Leslie’s legacy: Glenwood Springs remembers renowned visionary, colleague, friend Leslie Bethel

Friends and long-time colleagues received the sad news earlier this week that, three months to the day after announcing her retirement as executive director for the Glenwood Springs Downtown Development Authority (DDA), Leslie Bethel had died following a bout with cancer.

Bethel died on Tuesday. She was 61. A full obituary appeared in the Friday Post Independent.

Bethel once said in her role as director of the DDA, “I was focused on strengthening and enhancing the downtown experience through infrastructure, beautification, pedestrian connections, maintaining views and river corridors.”

She wrote about her experiences and the accomplishments of the DDA in a parting column that ran in October.

Anyone who has ever shopped at Glenwood Meadows, enjoyed Glenwood’s still-quaint downtown, driven over the new Grand Avenue Bridge, or simply stared up at the canyons or down into the Colorado River from the new pedestrian bridge that accompanies the so-called “Gateway to Glenwood,” has experienced what once was just a vision in Bethel’s brilliant mind.

“Today, Glenwood has one of the most vibrant and fun downtowns you can find in a small city of under 10,000 people. It was not like that 10 years ago, before Leslie was hired to run the city’s Downtown Development Authority,” said Clark Anderson, executive director for Community Builders, who was Bethel’s colleague and friend. Bethel served on the board for Community Builders.

“It was, meh … And, when everyone was focused just on Grand Avenue, Leslie broadened that focus,” Anderson said, noting that she got a lot of flack over the bridge project, even though she was trying to make the inevitable better.

“She was light hearted, yet laser-focused,” he said. “Leslie was a character. Despite her warm and often goofy demeanor, and I mean goofy in a good way, she was a fiery advocate for making great places.”

After all, Bethel was educated at Cornell College and Harvard University Graduate School of Design. She went on to win the Governor’s Top Award for Downtown Excellence as well as two notable American Institute of Architects (AIA) Awards, including one for her home run, urban design leadership work on Coors Field in Denver.

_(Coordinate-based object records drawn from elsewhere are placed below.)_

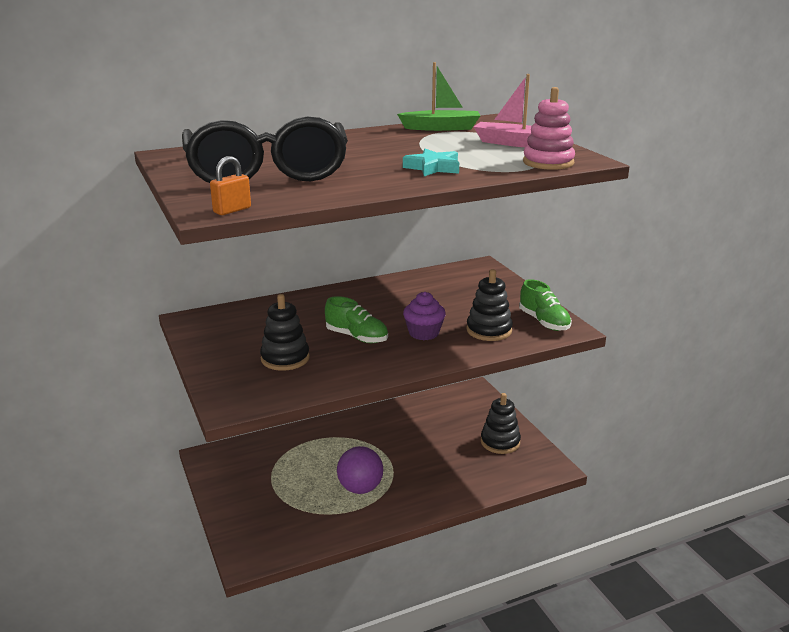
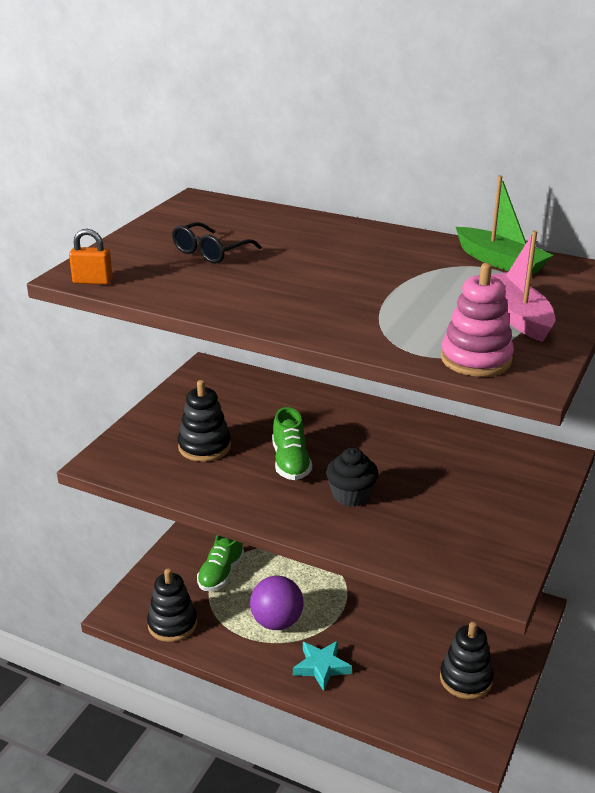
camera: 50 degrees right, 5 degrees up
(267, 172) = (210, 252): black glasses -> black glasses, size x0.42
(424, 333) = (351, 495): purple cupcake -> black cupcake
(433, 168) = (347, 310): turquoise star -> turquoise star (321, 667)
(489, 330) = (414, 532): black stacking toy -> black stacking toy (172, 624)
(544, 322) = (489, 561): green shoe -> green shoe (221, 573)

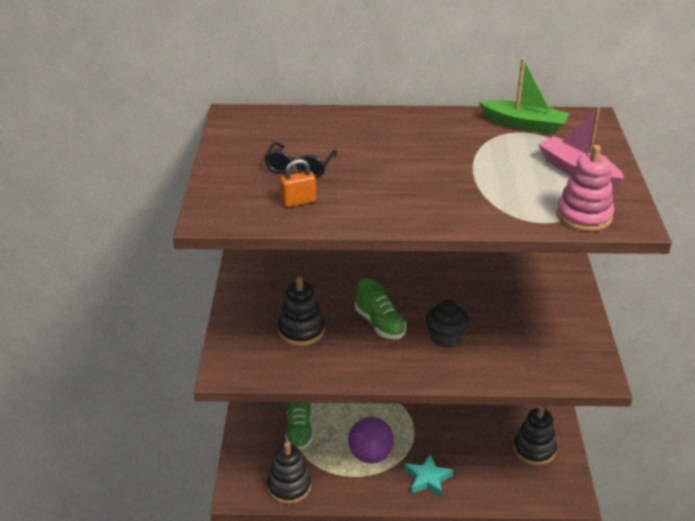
camera: 25 degrees left, 5 degrees up
(92, 281) = (230, 220): orange padlock -> orange padlock (298, 201)

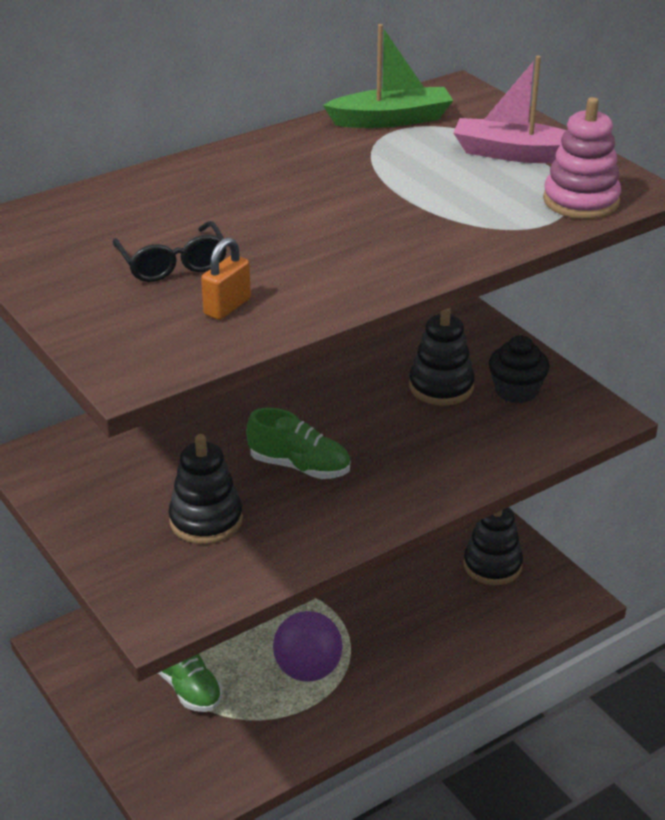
camera: 35 degrees left, 0 degrees up
(289, 487) = (237, 765): black stacking toy -> black stacking toy (441, 387)
(427, 479) = (402, 662): turquoise star -> none
(446, 337) = (396, 447): black cupcake -> black cupcake (516, 391)

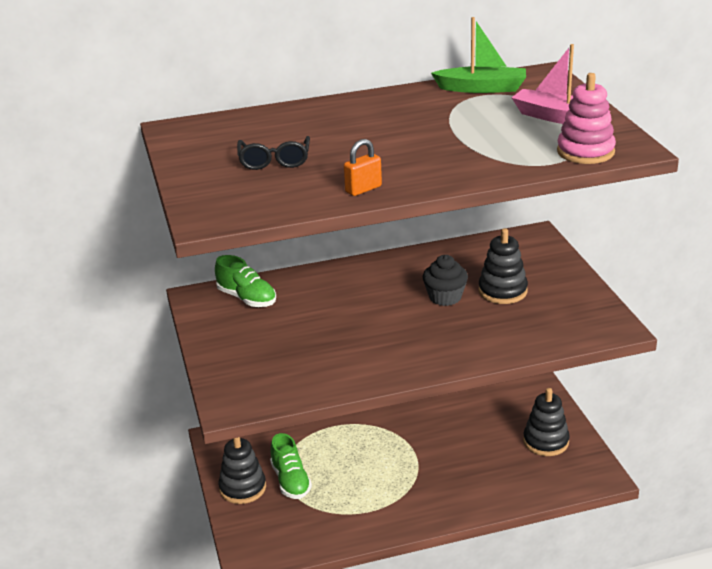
camera: 20 degrees right, 5 degrees down
(206, 520) = (293, 351): black stacking toy -> black stacking toy (242, 488)
(227, 307) = (292, 190): orange padlock -> orange padlock (363, 189)
(299, 466) = (374, 327): green shoe -> green shoe (247, 298)
(308, 670) = (379, 487): purple ball -> none
(516, 391) = (557, 301): black cupcake -> black cupcake (445, 297)

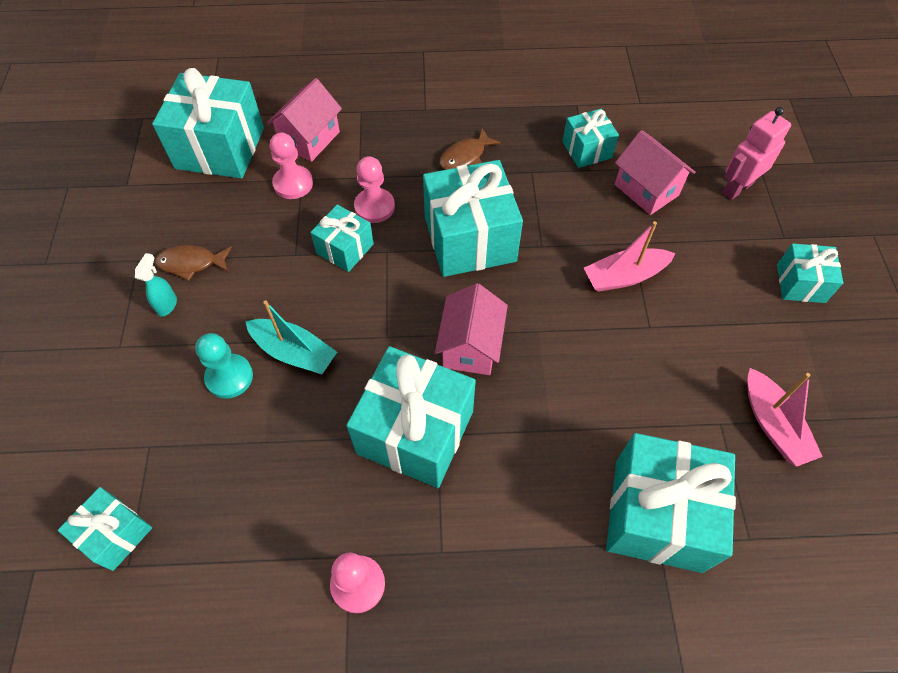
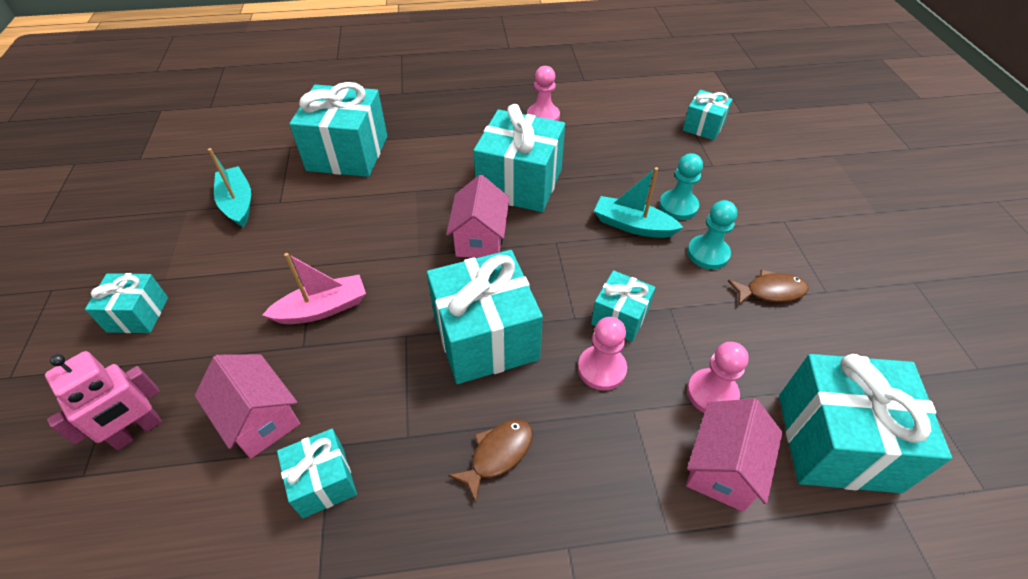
camera: 175 degrees right, 10 degrees down
(167, 305) = (766, 253): turquoise spray bottle -> none
(229, 309) = (708, 253): none -> turquoise pawn
(773, 424) = (238, 203): pink boat -> turquoise boat

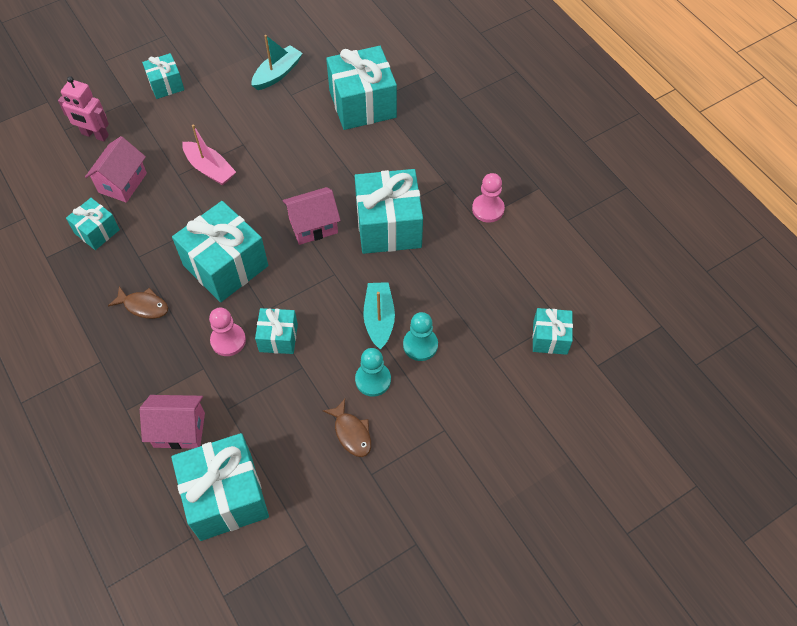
camera: 65 degrees right, 10 degrees up
(712, 393) = (235, 412): pink pawn -> none

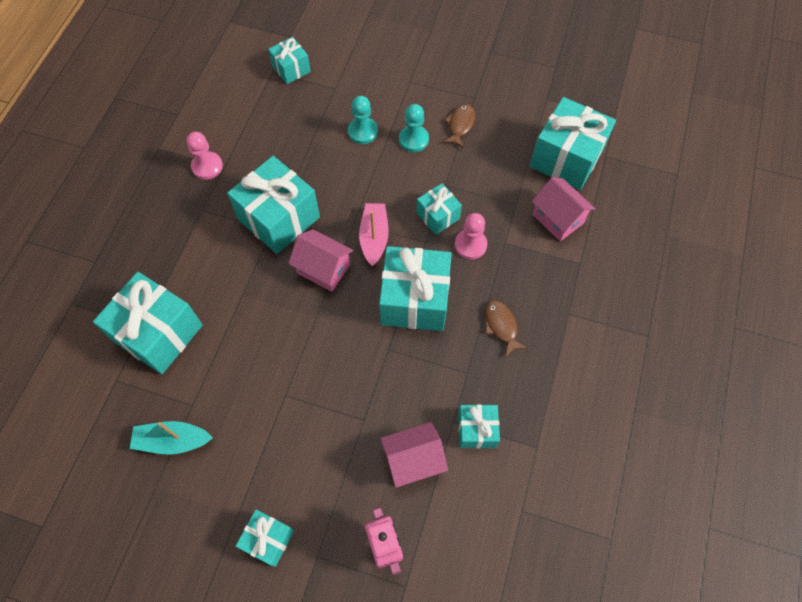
camera: 130 degrees left, 5 degrees up
(210, 169) = (335, 398): pink boat -> pink boat (374, 237)
(379, 319) = (365, 168): turquoise boat -> none

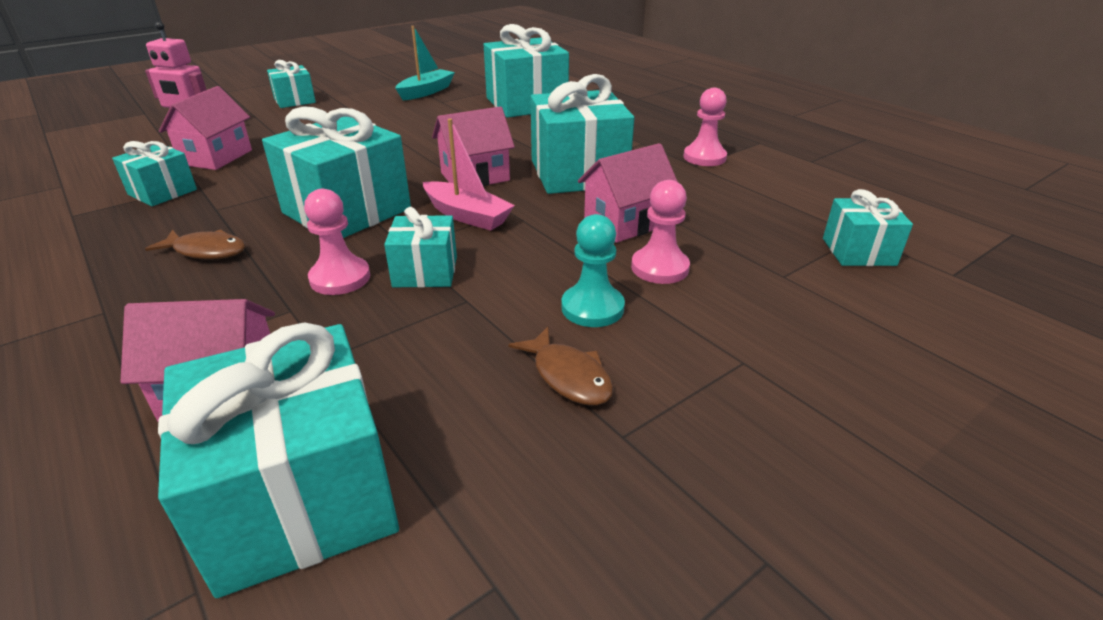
camera: 125 degrees right, 30 degrees down
(328, 164) = (625, 223): none -> pink house
(363, 132) = (659, 268): turquoise pawn -> pink pawn

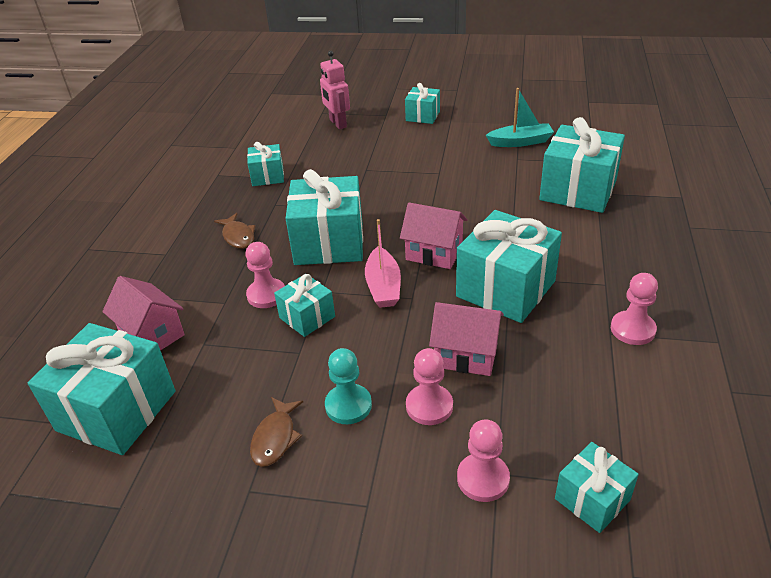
camera: 50 degrees right, 5 degrees up
(216, 157) = (321, 157): pink house -> none
(782, 285) = (483, 479): none -> pink pawn

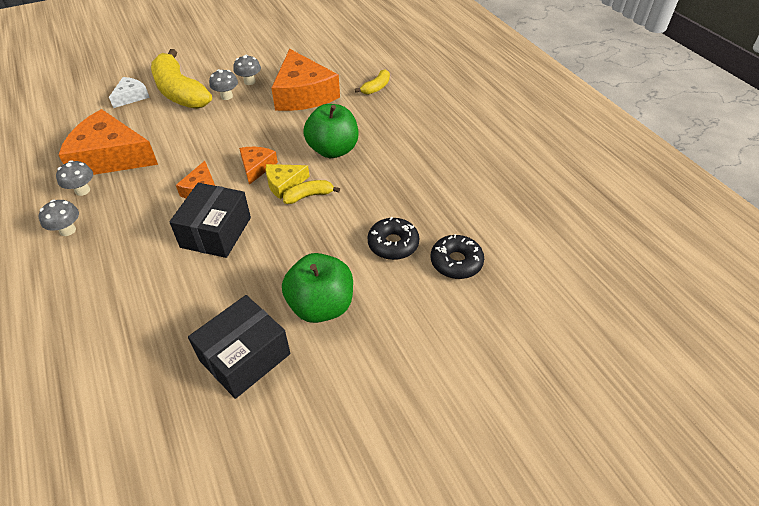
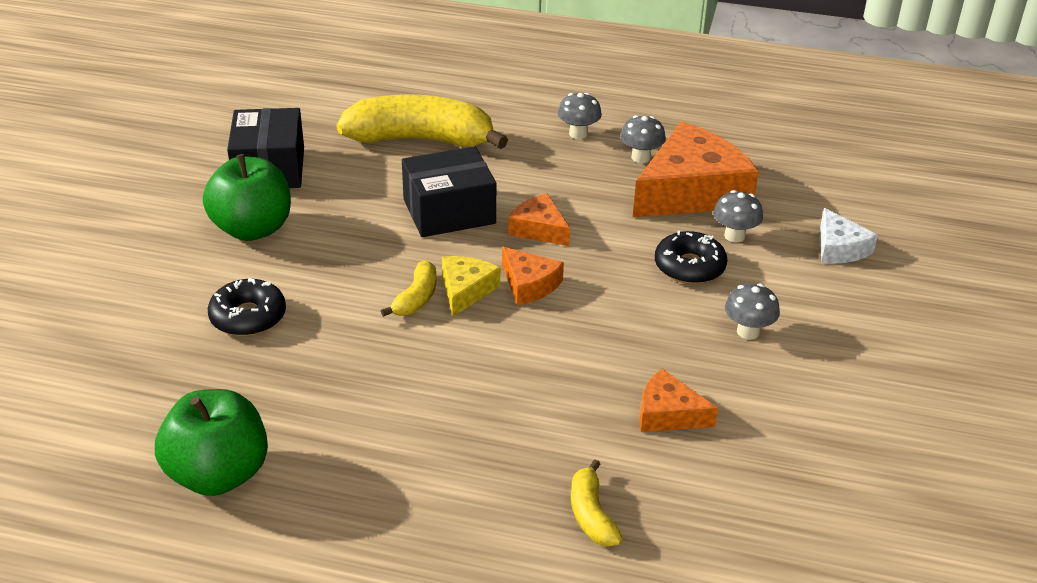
camera: 130 degrees right, 10 degrees down
(180, 92) = (809, 294): yellow banana -> yellow banana (420, 140)
(216, 232) = (449, 211): black box -> black box turned 75 degrees counterclockwise
(249, 81) = (773, 374): grey mushroom -> grey mushroom (734, 236)
(303, 94) = (668, 414): orange cheese -> orange cheese, size x0.49
(333, 150) = (479, 365): green apple -> green apple (218, 474)
(456, 262) = (152, 346): black donut -> black donut (689, 267)

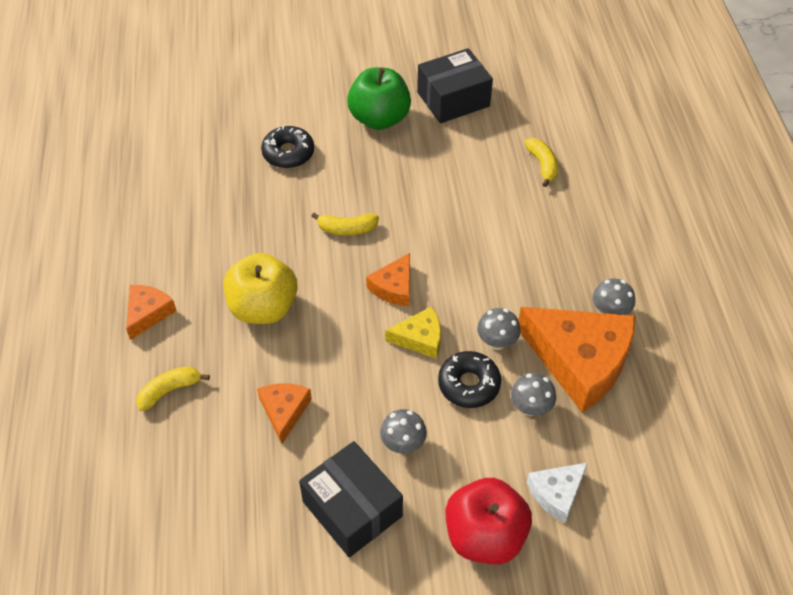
camera: 70 degrees right, 15 degrees up
(218, 474) = (146, 196): green apple -> none
(420, 140) = (542, 165): yellow banana -> yellow banana, size x0.45
(449, 211) = (458, 213): black box -> black box (352, 509)
(465, 290) = (369, 253): yellow cheese -> yellow cheese (420, 338)
(500, 397) = (263, 308): none -> yellow apple
(539, 229) = (466, 273): orange cheese -> orange cheese (148, 313)
(578, 134) = (618, 259): grey mushroom -> grey mushroom (496, 342)
(875, 305) = (484, 536): none -> red apple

Make no mistake, though, Bethel’s heart belonged to Glenwood Springs, say her many close friends and colleagues.

The lights that illuminate the trees up and down Grand Avenue are one of many autographs Bethel left on the town, and she knew so many in the community by name, her many friends and coworkers said.

Bethel was not just a renowned community visionary, she was also a mother, a sister, a daughter and an aunt, leaving behind two grown children, her mother and a niece and nephew.

“Everywhere you look throughout downtown you are looking at Leslie’s signature,” said Steve Davis, Glenwood Springs City Councilor and city liaison to the DDA. “Leslie not only touched every detail of all these Glenwood projects, she touched the heart of everyone she met through her caring, kindness and compassion.

“I am proud to say that Leslie and I became close friends through our almost daily conversations discussing enhancement details and life. She was a great friend to Glenwood. Great friendships are hard to come by. She will be dearly missed.”

Like the confluence of the Roaring Fork and Colorado River, perhaps Bethel’s greatest contribution to Glenwood was bringing people together.

“Leslie was an amazing individual who poured her heart and soul into making our community what it has become, and showed us what it could yet be,” Glenwood Springs Mayor Michael Gamba said. “We will be forever indebted to her, and her legacy will live on in our city.

“In addition to being a colleague, Leslie was a friend. I will miss her tremendously.”

Gamba said that every time people gather for an outdoor meal on Seventh Street, stop to admire the scenery from the viewing platforms on the Grand Avenue pedestrian bridge, or enjoy entertainment at the new plaza under the bridge, “that is Leslie’s fingerprint, her legacy,” Gamba said.